Shortly, I was sitting inside, wrapped in a blanket dangerously close to a electric fire extravagantly set to maximum output. Torbin made me hot sweet tea, the same remedy that my mother would have applied under the circumstances, and listened to my garbled explanation. He shook his head as I tried to relate the transitory experience in the Pink Room, then frowned deeply when spoke of how Rave had tried to kill me.
Thanks to his charitable works, Torbin was no stranger to dealing with emotionally-charged situations. With him and his older colleague from the charity, we returned to the old house. When we arrived, Rave was slumped on the front doorstep, his head resting on his arms and looking as if he had been there all night. I shook his shoulder and spoke his name; only when he looked up I could see that his wrists were cut and dripping blood; the doormat where he lay was soaked.
I reeled away, sickened and horrified. Torbin's colleague ran inside to the phone - fortunately the front door was not locked - and called an ambulance while Torbin did his best to staunch the flow of blood. I was useless in this situation, alternately retching noisily and sobbing pitifully. Finally, the paramedics arrived and we were both hurried away.
Rave never again entered the old house or indeed completed his degree at the University.

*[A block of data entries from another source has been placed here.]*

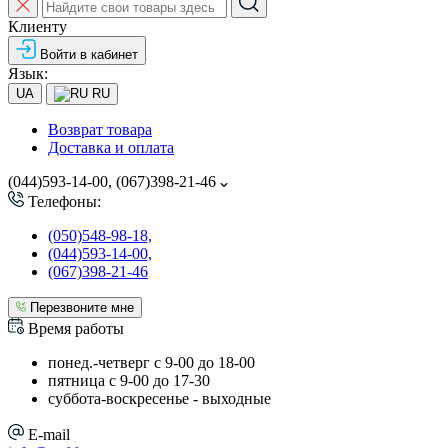
Клиенту
Войти в кабинет
Язык:
UA
RU
Возврат товара
Доставка и оплата
(044)593-14-00, (067)398-21-46
Телефоны:
(050)548-98-18,
(044)593-14-00,
(067)398-21-46
Перезвоните мне
Время работы
понед.-четверг с 9-00 до 18-00
пятница с 9-00 до 17-30
cуббота-воскресенье - выходные
E-mail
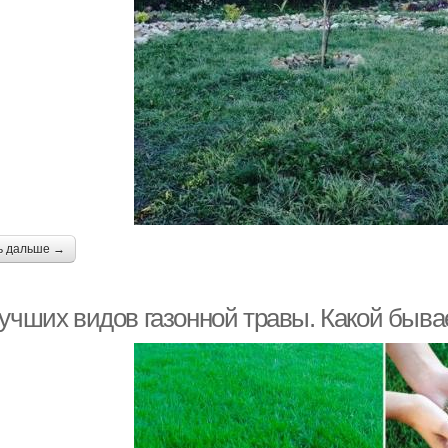
ь дальше →
лучших видов газонной травы. Какой быва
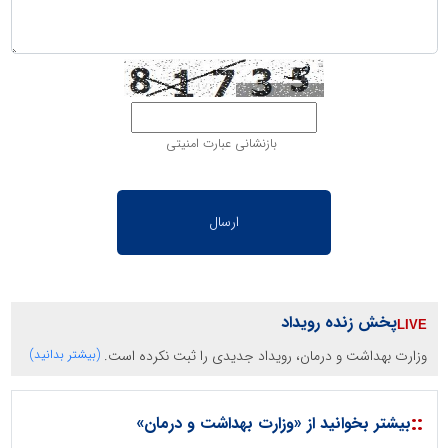
بازنشانی عبارت امنیتی
پخش زنده رویداد
وزارت بهداشت و درمان، رویداد جدیدی را ثبت نکرده است.
(بیشتر بدانید)
::
بیشتر بخوانید از «وزارت بهداشت و درمان»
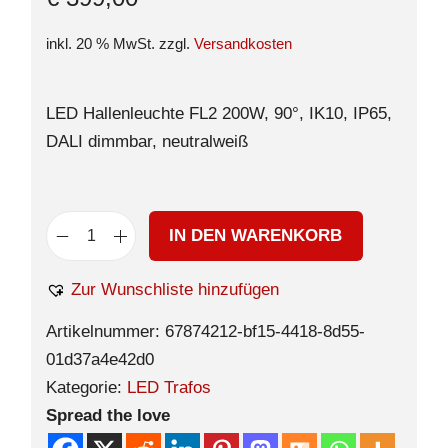
inkl. 20 % MwSt.
zzgl.
Versandkosten
LED Hallenleuchte FL2 200W, 90°, IK10, IP65,
DALI dimmbar, neutralweiß
IN DEN WARENKORB
Zur Wunschliste hinzufügen
Artikelnummer:
67874212-bf15-4418-8d55-
01d37a4e42d0
Kategorie:
LED Trafos
Spread the love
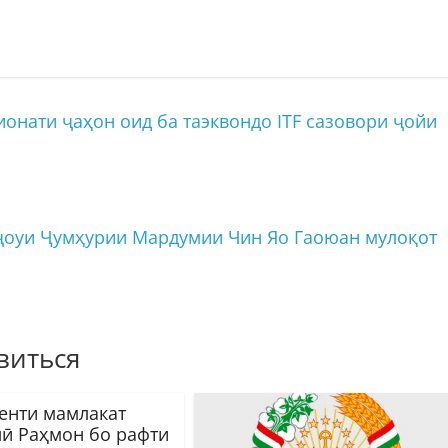
нати ҷаҳон оид ба таэквондо ITF сазовори ҷойи
ҷоуи Ҷумҳурии Мардумии Чин Яо Гаоюан мулоқот
виться
енти мамлакат
ӣ Раҳмон бо рафти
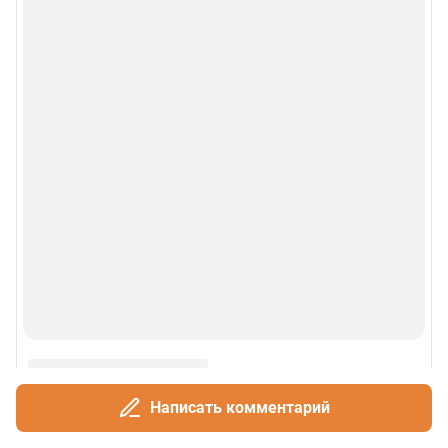
Написать комментарий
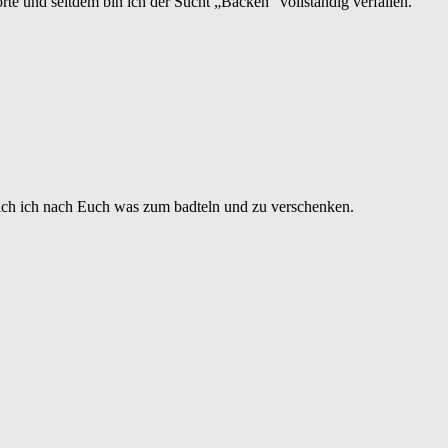
te und seitdem bin ich der Sucht „Backen“ vollständig verfallen.
te ich ich nach Euch was zum badteln und zu verschenken.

Somehow the message had got through, and his parents turned up at the hospital to tend for him. As soon as he was discharged, they took him away with his wrists bandaged.
Later, I would write politely to the home address I had been given, and received a stilted and formal reply that Rave had been admitted to one of those places in the country which catered for those who needed complete rest. Apparently, he had suffered some kind of psychological collapse the cause of which was sufficiently indeterminate that the catch-all description of "a nervous breakdown" was the only one which could be used.
I myself only lasted another few weeks in the old house, living there on my own. I had no stomach for parties and entertaining, instead dedicating myself to my work with long hours in the laboratories and libraries, and then drinking far too much, too quickly in a local hostelry until it was closing time. My nights were still disturbed, despite the squandering of the remnants of my modest student grant on excessive amounts of alcohol.
Oh, the house was as silent as one could have wished for, disturbed only by the noise of passing traffic and the eructation of the dragon in the basement as the ancient heating system switched itself on in the mornings. Perhaps it was my imagination but now there was sometimes a brooding presence in the old place. I could not even bring myself to go upstairs to Rave's old room, for I would have to pass the doorway to the Pink Room.
I decided to leave; I could stand no more. After a couple of pleading phone calls, I threw myself on the mercy of a friend and his ancient sofa, and rapidly packing my few meagre belongings into the boot and back seat of the battered old van of another friend who had somehow managed to acquire both driving licence and operational wheels.
With my acquaintances standing on the doorstep waiting patiently, I summoned the courage to investigate the Pink Room. I put my hand on the doorknob and turned. Nothing happened. Somehow the door was once again locked and, as far as I could see from squinting through the key-hole, the key was still in the lock.
I turned and ran, never entering the old house again.